» Task goal
When you repeat the listing below, keep every word exactly and leave out each picture.

Records provided below:

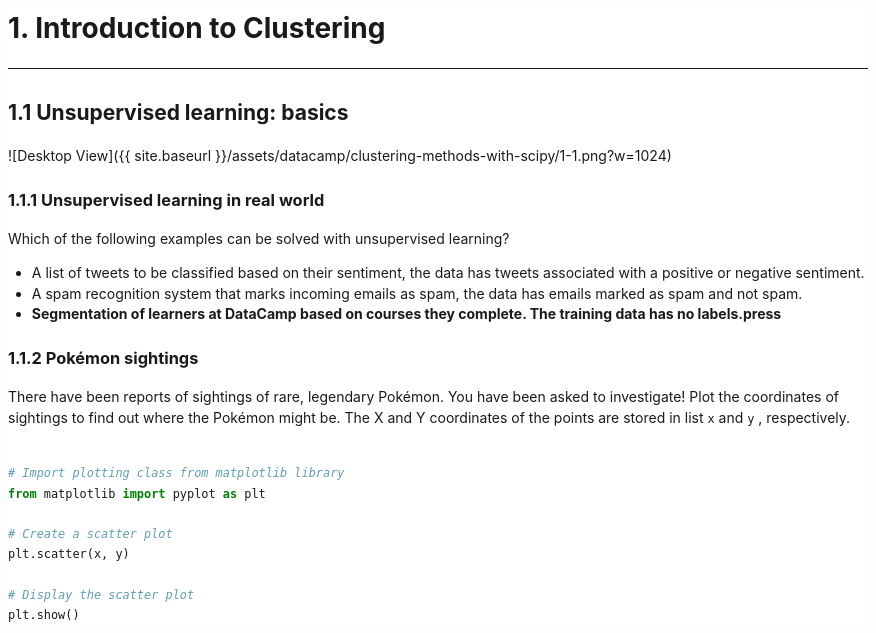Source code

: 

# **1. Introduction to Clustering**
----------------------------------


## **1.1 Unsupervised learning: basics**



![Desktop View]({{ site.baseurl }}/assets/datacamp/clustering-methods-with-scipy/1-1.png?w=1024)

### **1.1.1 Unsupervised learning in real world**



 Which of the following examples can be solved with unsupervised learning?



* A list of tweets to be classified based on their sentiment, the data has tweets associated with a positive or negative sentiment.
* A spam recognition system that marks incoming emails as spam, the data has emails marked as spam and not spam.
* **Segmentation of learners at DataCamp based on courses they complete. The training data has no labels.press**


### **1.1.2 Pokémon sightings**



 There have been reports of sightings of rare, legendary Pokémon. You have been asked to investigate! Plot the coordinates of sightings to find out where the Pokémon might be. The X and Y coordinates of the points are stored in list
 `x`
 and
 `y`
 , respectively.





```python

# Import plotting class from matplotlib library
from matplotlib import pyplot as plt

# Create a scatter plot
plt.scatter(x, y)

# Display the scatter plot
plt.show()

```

End of Records provided.

» Task output
Source code

: 

# **1. Introduction to Clustering**
----------------------------------


## **1.1 Unsupervised learning: basics**



![Desktop View]({{ site.baseurl }}/assets/datacamp/clustering-methods-with-scipy/1-1.png?w=1024)

### **1.1.1 Unsupervised learning in real world**



 Which of the following examples can be solved with unsupervised learning?



* A list of tweets to be classified based on their sentiment, the data has tweets associated with a positive or negative sentiment.
* A spam recognition system that marks incoming emails as spam, the data has emails marked as spam and not spam.
* **Segmentation of learners at DataCamp based on courses they complete. The training data has no labels.press**


### **1.1.2 Pokémon sightings**



 There have been reports of sightings of rare, legendary Pokémon. You have been asked to investigate! Plot the coordinates of sightings to find out where the Pokémon might be. The X and Y coordinates of the points are stored in list
 `x`
 and
 `y`
 , respectively.





```python

# Import plotting class from matplotlib library
from matplotlib import pyplot as plt

# Create a scatter plot
plt.scatter(x, y)

# Display the scatter plot
plt.show()

```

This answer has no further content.